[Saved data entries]
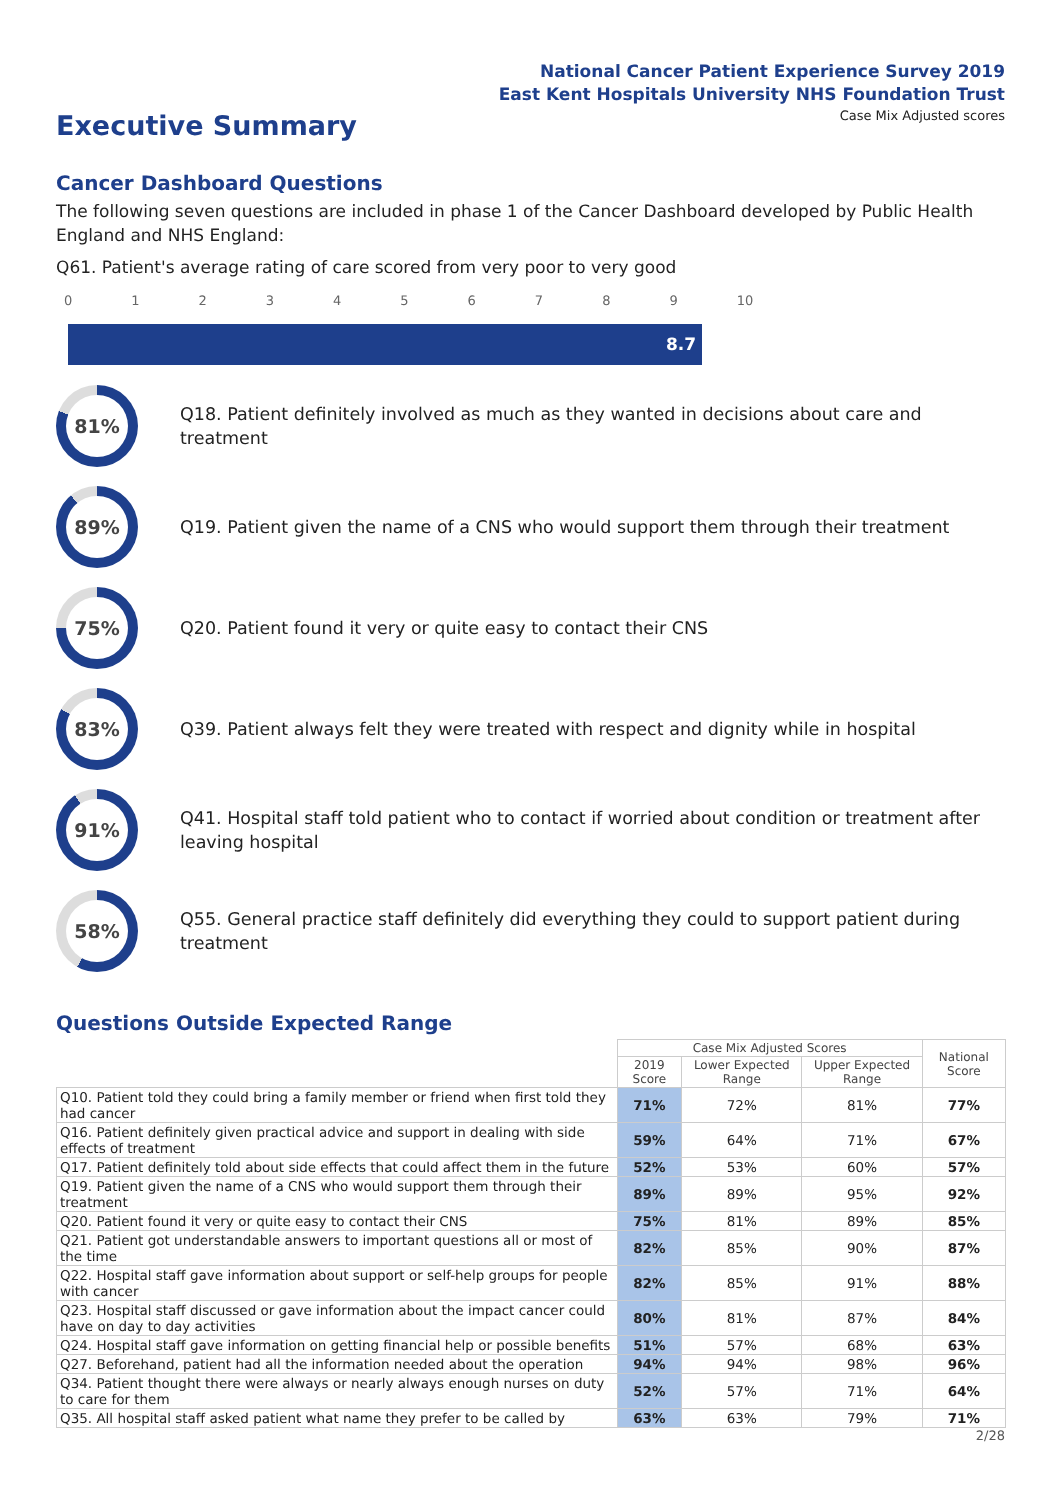National Cancer Patient Experience Survey 2019
East Kent Hospitals University NHS Foundation Trust
Executive Summary
Case Mix Adjusted scores
Cancer Dashboard Questions
The following seven questions are included in phase 1 of the Cancer Dashboard developed by Public Health England and NHS England:
Q61. Patient's average rating of care scored from very poor to very good
0123456789 10
8.7
81%
Q18. Patient definitely involved as much as they wanted in decisions about care and treatment
89%
Q19. Patient given the name of a CNS who would support them through their treatment
75%
Q20. Patient found it very or quite easy to contact their CNS
83%
Q39. Patient always felt they were treated with respect and dignity while in hospital
91%
Q41. Hospital staff told patient who to contact if worried about condition or treatment after leaving hospital
58%
Q55. General practice staff definitely did everything they could to support patient during treatment
Questions Outside Expected Range
| | Case Mix Adjusted Scores | | | National Score |
| --- | --- | --- | --- | --- |
| | 2019 Score | Lower Expected Range | Upper Expected Range | |
| Q10. Patient told they could bring a family member or friend when first told they had cancer | 71% | 72% | 81% | 77% |
| Q16. Patient definitely given practical advice and support in dealing with side effects of treatment | 59% | 64% | 71% | 67% |
| Q17. Patient definitely told about side effects that could affect them in the future | 52% | 53% | 60% | 57% |
| Q19. Patient given the name of a CNS who would support them through their treatment | 89% | 89% | 95% | 92% |
| Q20. Patient found it very or quite easy to contact their CNS | 75% | 81% | 89% | 85% |
| Q21. Patient got understandable answers to important questions all or most of the time | 82% | 85% | 90% | 87% |
| Q22. Hospital staff gave information about support or self-help groups for people with cancer | 82% | 85% | 91% | 88% |
| Q23. Hospital staff discussed or gave information about the impact cancer could have on day to day activities | 80% | 81% | 87% | 84% |
| Q24. Hospital staff gave information on getting financial help or possible benefits | 51% | 57% | 68% | 63% |
| Q27. Beforehand, patient had all the information needed about the operation | 94% | 94% | 98% | 96% |
| Q34. Patient thought there were always or nearly always enough nurses on duty to care for them | 52% | 57% | 71% | 64% |
| Q35. All hospital staff asked patient what name they prefer to be called by | 63% | 63% | 79% | 71% |
2/28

• What you need to do: Your reply should consist of a single number, the count of lines in the records above that contain the string "Dashboard".

• Answer space: 2